* **Selected excerpt**:
++++++

|KEY COUNTRY FACTS|
|System of government:||constitutional monarchy|
|GDP:||US$374bn (2014 est)|
|FATF member:||Associate member via the Asia Pacific Group|
|Other professional financial/banking associations:||Thai Bankers’ Association (TBA)|
- 1 Financial regulatory framework
- 2 Taxation framework
- 3 Clearing and payment systems
- 4 Cash and bank account management
- 5 Liquidity management
- 6 Websites
Financial regulatory framework
The Bank of Thailand (BoT), Thailand’s central bank, is responsible for banking supervision.
Thailand applies exchange controls, which are administered by the Bank of Thailand on behalf of the Ministry of Finance. Resident entities must repatriate all proceeds from exports, invisible transactions or current transfers, in excess of USD 50,000 within 360 days of the date of export and immediately after receipt of payment.
The corporate tax rate is 20% for 2014/2015. Certain small and medium-size limited companies are subject to lower progressive rates up to a certain amount of net taxable profits. A bank deriving profits from an International Banking Facility pays a 10% rate for ‘out-out’ deposits. Foreign companies that carry on the business of international transportation and that have an office in Thailand can be taxed at a rate of 3% of gross proceeds rather than at the normal corporate income tax rate (and are exempt from the tax on profit remittances). Branches are liable to a 10% tax on profits remitted to foreign head offices. There are special rates of CIT for certain listed companies and qualified Regional Operating Headquarters (ROH) that meet certain requirements.
Withholding tax on dividends and interest
A withholding tax exemption is available for resident companies in respect of dividends paid to other resident companies if the recipient entity owns 25% or more of the voting shares in the entity paying the dividend, and the entity paying the dividend does not own any shares directly or indirectly in the recipient company, or if the recipient company is a listed company. Interest paid on loans from a bank, financial institution or insurance agency is taxed at a 10% rate if the lender is resident in a country that has concluded a tax treaty with Thailand, but interest is exempt if it is paid by the government or a Thai financial institution on loans granted under a law intended to promote agriculture, industry or commerce.
Value-added tax (VAT)

++++++

* **Study material**:
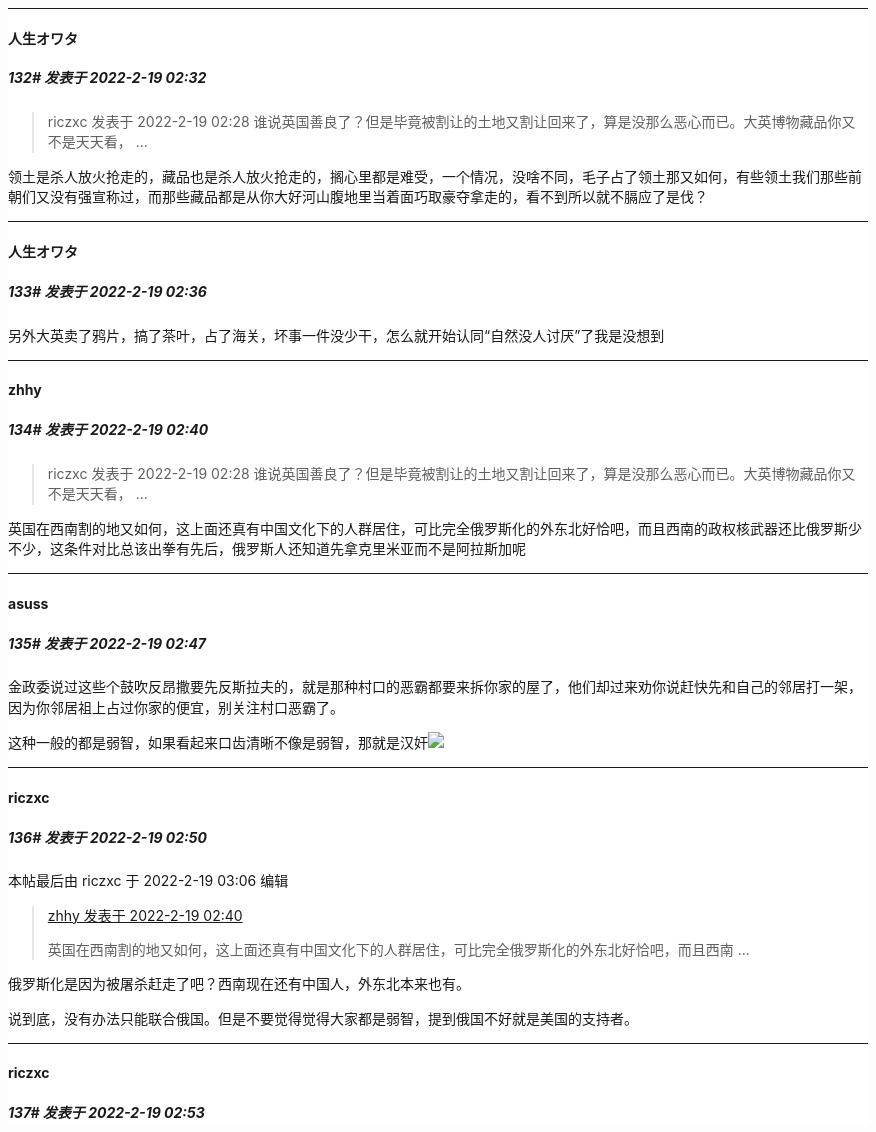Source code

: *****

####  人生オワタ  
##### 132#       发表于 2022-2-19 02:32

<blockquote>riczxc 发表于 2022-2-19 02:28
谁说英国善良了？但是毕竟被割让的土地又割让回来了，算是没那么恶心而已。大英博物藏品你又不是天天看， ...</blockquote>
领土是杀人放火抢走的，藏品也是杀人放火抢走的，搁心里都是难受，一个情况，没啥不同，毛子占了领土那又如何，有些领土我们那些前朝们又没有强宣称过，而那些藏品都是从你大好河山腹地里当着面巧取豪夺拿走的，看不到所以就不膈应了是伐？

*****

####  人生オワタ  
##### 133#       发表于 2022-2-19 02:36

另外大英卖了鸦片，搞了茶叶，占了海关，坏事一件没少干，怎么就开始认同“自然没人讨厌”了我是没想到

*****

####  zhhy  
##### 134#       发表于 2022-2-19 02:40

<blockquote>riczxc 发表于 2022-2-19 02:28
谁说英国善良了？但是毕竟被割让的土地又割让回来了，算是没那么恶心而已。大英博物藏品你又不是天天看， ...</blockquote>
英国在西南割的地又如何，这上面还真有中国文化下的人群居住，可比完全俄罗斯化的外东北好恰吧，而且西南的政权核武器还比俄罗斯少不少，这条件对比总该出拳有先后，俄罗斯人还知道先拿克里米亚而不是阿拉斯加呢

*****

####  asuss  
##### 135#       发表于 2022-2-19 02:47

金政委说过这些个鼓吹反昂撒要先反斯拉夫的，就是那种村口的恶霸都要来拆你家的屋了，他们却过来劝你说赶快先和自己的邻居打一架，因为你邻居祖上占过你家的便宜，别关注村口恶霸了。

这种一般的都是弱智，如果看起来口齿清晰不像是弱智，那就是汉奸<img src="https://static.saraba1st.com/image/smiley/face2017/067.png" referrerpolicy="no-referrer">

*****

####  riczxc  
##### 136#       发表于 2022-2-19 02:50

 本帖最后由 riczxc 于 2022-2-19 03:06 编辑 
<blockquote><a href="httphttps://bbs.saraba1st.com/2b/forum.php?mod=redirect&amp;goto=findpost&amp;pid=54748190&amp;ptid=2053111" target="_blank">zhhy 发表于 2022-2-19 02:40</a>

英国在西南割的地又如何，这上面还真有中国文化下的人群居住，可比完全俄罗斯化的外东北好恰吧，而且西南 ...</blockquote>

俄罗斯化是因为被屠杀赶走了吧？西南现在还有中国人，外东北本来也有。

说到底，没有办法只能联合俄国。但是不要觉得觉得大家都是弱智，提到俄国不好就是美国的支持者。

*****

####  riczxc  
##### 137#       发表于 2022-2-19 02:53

++++++

* **Work instruction**: Continue the Thailand financial profile from the heading where it stops.

* **Output**:
VAT applies at a rate of 7% to all retailers, wholesalers, manufacturers, importers, producers and others providing direct services, unless exempt under the revenue code. Companies with a turnover not exceeding THB1.8m a year are exempt, as are other business activities, including the import and sale of raw agricultural products and related goods, newspapers, magazines and textbooks, and basic services such as health and educational services, domestic transport, international transport by way of land, and the leasing of immovable property. Goods exempt from import duty and destined for export-processing zones (zero-rate VAT) are included in this category, along with research and technical services, labour contracts, auditing and legal services. For financial services, certain business activities (including, but not limited to, services related to credit cards, hire purchase contracts, security brokers, underwriters, etc) are subject to VAT if the amount of assessable income of the entity is more than THB1.8m. The Thai Revenue Department has issued a regulation that allows taxpayers to prepare, submit and maintain tax invoices and receipts in electronic form. The Thai revenue code provides that business related to banking, finance, life insurance etc is subject to specific business tax (SBT). The effective SBT rate for a banking business is typically 3.3% of gross receipts (SBT at a rate of 3% and additional municipal tax at a rate of 10%), or based on a specific transaction. However, there are certain transactions in respect of banking business (or businesses similar to banking) for which the SBT rate is reduced from 3.3% to 0.11% of gross receipts (e.g. interest or discount on debt instruments or gain before expense on debt instrument trading, currency exchange gain before expense, etc). For life insurance and pawnshop brokerage, the tax rate on interest fees and service fees is 2.75% (including municipal tax). The effective SBT rate for the sale of immovable property is 3.3% (including municipal tax of 10%). Furthermore, an advanced withholding tax of 1% applies to companies that have sold immovable property, and the transfer fee for immovable property normally applies at 2%. Insurance premiums on non-life insurance business are subject to 7% VAT and withholding tax at the rate of 1% of gross payments.
The 2002 transfer pricing guidance issued by the Thai revenue department (Departmental Instruction No Paw. 113/2545) requires that related-party transactions are at arm’s-length terms (broadly interpreted in line with the OECD transfer pricing guidelines). Transfer pricing methods such as the comparable uncontrolled price, resale price minus, cost plus or other internationally accepted methods are acceptable.
There are no specific tax rules in relation to thin capitalisation. There is no requirement governing the debt-to-equity ratio for a company registered in Thailand, unless it is required under specific circumstances (e.g. Thailand Board of Investment, terms with lender, Foreign Business Licence etc).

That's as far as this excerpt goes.